:: 課題 1 ::
本文をもとに、次の問いに答えてください。
(a) 残業規制の詳細を話したのは、昨年の何月何日号か。
(b) 労働基準法では、休日を週に何回与えるとされているか。
(c) 法定休日に労働させた場合、割増賃金の乗率はいくらか。
:: 課題 2 ::
本文のうち「その中で、45時間を超える特」から「を進めていきたいと思います。」までの部分を、一字も変えずに返してください。

=== 文書本文 ===

昨年の8月15日号に働き方改革における残業規制の詳細をお話いたしました。

その中で、45時間を超える特別条項の運用についてはの残業時間のみで、例えば残業が45時間で法定休日労働時間が20時間であれば合計65時間労働であるが、残業は45時間であるために特別条項の適用はなく、6回のカウントもされないというお話を致しました。
しかし、そもそも法定休日とは何かとの質問が多く、祝祭日の労働と所定休日労働の違いについてもご質問を受けるのでその点を絡めてお話を進めていきたいと思います。

2.法定休日とは

労働基準法では週に一回の休日を与えてくださいとされています。その週に一回与えなければならない休日を法定休日といいます。
この日に労働をさせれば1.35の乗率で割増賃金を支払わなければなりません。

=== 抽出データ ===

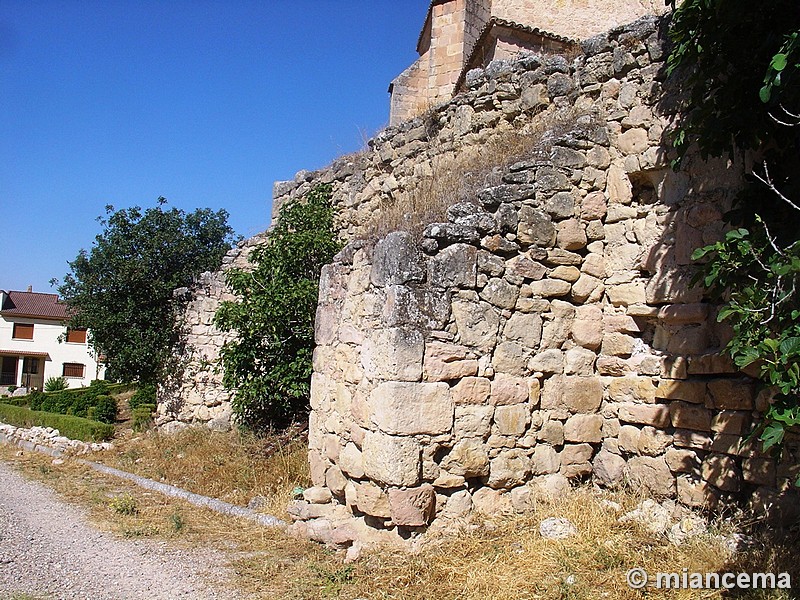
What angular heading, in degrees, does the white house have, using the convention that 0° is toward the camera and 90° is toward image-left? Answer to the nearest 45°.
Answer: approximately 0°

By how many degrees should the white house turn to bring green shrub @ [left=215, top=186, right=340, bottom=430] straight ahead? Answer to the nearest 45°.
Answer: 0° — it already faces it

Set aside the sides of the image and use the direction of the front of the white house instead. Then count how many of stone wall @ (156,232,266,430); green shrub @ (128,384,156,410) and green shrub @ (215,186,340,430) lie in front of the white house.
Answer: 3

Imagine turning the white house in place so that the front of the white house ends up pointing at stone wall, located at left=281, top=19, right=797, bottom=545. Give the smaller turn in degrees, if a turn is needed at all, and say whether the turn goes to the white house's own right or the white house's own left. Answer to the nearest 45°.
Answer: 0° — it already faces it
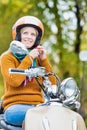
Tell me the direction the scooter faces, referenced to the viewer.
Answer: facing the viewer and to the right of the viewer
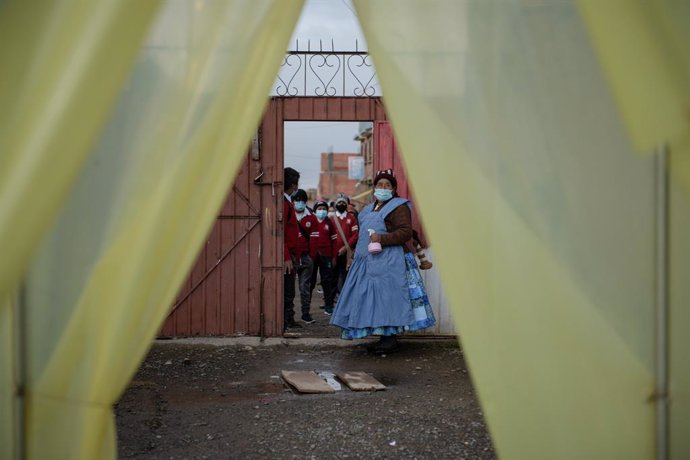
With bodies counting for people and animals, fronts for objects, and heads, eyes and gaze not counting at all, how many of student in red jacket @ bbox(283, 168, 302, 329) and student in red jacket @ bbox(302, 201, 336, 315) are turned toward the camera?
1

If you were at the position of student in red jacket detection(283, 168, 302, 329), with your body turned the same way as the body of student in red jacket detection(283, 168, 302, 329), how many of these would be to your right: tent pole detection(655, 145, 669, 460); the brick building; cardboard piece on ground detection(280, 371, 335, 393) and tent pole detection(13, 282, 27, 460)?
3

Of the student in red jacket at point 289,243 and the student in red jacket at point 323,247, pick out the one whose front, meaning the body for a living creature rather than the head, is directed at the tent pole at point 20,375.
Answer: the student in red jacket at point 323,247

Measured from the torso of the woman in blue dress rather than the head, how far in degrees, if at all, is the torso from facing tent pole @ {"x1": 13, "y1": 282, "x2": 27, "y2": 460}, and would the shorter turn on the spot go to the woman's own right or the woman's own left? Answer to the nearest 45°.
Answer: approximately 45° to the woman's own left

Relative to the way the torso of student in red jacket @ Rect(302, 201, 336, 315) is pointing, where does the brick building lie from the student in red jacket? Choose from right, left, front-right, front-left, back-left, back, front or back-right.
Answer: back

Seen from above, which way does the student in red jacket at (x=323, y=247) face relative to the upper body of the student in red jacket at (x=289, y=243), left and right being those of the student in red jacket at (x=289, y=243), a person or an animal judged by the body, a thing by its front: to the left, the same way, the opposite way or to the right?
to the right

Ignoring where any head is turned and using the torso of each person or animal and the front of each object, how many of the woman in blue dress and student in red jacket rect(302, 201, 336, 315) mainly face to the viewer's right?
0

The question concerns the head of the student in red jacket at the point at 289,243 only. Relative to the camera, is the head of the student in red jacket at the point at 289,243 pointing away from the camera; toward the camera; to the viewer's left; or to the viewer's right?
to the viewer's right

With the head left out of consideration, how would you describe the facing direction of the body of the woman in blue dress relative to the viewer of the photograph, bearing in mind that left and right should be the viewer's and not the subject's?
facing the viewer and to the left of the viewer

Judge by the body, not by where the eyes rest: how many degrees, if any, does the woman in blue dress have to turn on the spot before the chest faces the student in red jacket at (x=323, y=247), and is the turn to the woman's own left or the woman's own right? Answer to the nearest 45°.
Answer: approximately 135° to the woman's own right

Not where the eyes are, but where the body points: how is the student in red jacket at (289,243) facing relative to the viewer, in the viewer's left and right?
facing to the right of the viewer

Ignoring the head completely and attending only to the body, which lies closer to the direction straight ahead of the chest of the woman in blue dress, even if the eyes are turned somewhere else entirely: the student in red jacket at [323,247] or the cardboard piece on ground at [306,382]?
the cardboard piece on ground

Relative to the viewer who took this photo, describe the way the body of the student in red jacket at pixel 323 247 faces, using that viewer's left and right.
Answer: facing the viewer
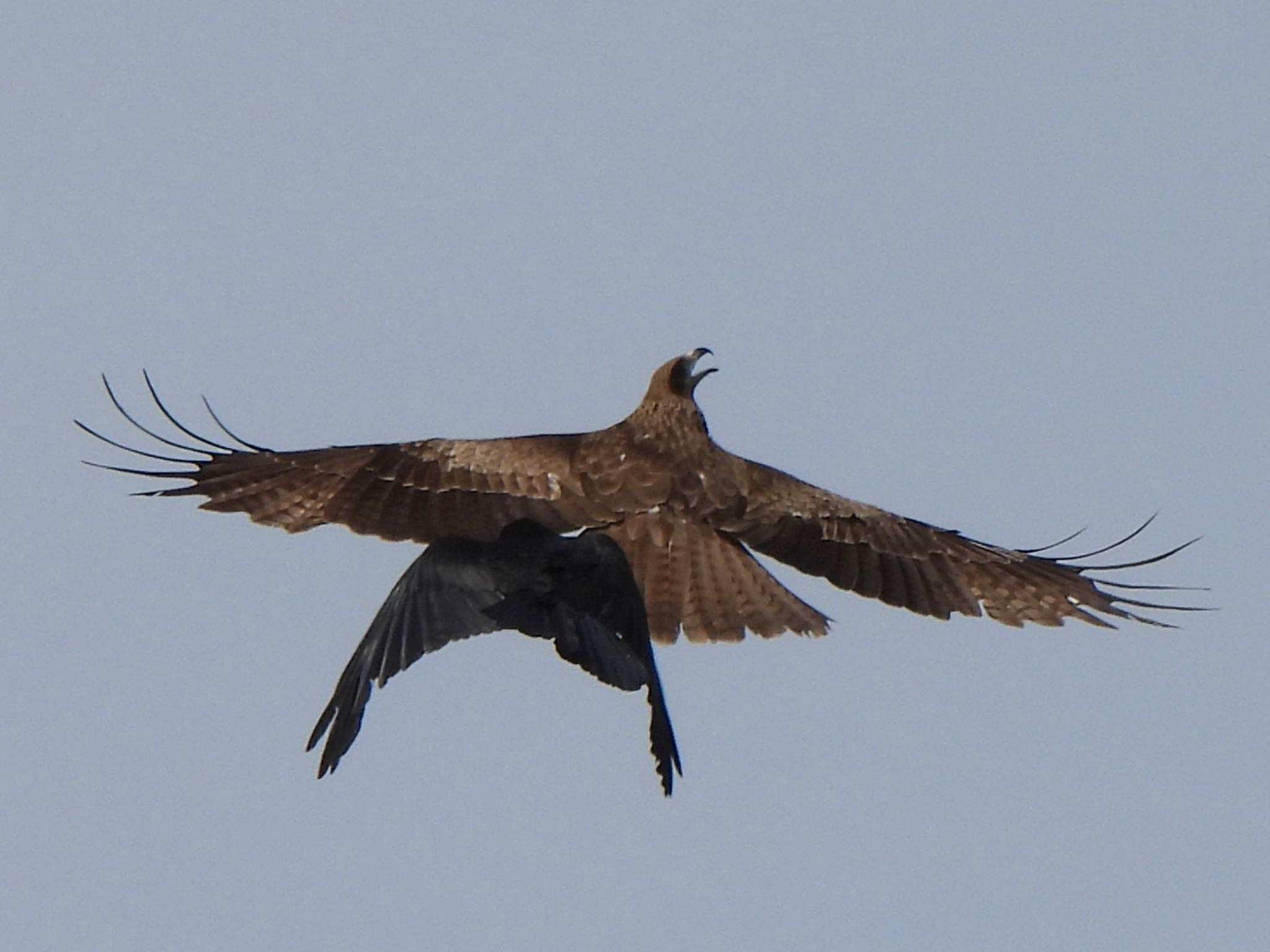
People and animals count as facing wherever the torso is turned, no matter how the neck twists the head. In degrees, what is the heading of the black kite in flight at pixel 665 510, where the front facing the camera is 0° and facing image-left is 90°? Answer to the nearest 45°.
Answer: approximately 180°
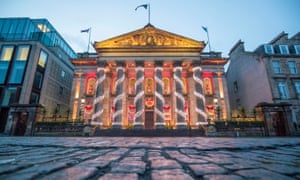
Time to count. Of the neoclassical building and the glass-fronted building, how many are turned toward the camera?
2

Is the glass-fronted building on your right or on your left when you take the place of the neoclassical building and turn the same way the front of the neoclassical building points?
on your right

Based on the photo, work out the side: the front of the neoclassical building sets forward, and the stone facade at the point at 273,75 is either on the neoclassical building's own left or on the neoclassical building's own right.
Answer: on the neoclassical building's own left

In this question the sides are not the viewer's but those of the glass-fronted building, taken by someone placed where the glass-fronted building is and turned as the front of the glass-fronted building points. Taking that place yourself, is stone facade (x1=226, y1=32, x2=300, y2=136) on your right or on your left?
on your left

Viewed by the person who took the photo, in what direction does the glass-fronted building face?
facing the viewer

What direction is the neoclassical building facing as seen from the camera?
toward the camera
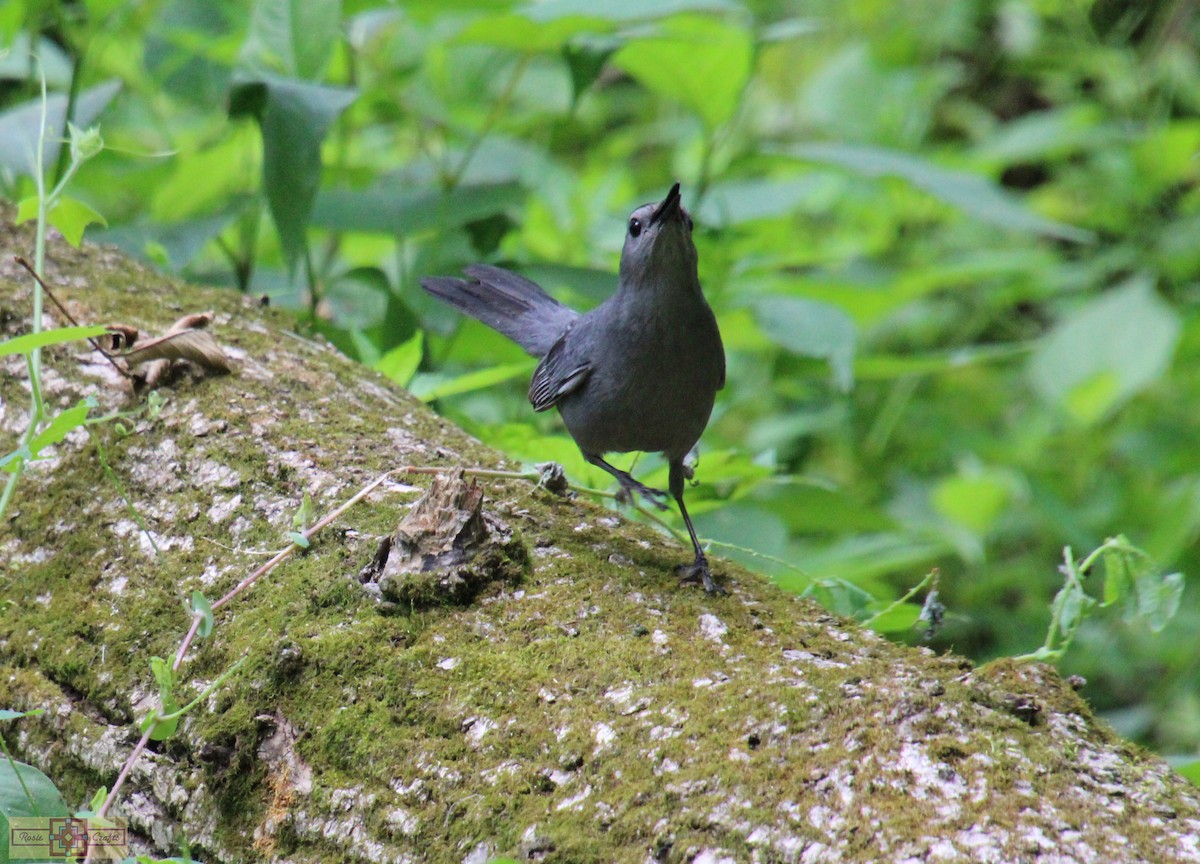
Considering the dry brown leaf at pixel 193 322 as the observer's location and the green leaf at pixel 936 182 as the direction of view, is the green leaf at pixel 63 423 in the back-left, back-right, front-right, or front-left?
back-left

===

:: 解答 1 ::
(a) 8月15日号
(b) 週に一回
(c) 1.35

:: 解答 2 ::
その中で、45時間を超える特別条項の運用についてはの残業時間のみで、例えば残業が45時間で法定休日労働時間が20時間であれば合計65時間労働であるが、残業は45時間であるために特別条項の適用はなく、6回のカウントもされないというお話を致しました。
しかし、そもそも法定休日とは何かとの質問が多く、祝祭日の労働と所定休日労働の違いについてもご質問を受けるのでその点を絡めてお話を進めていきたいと思います。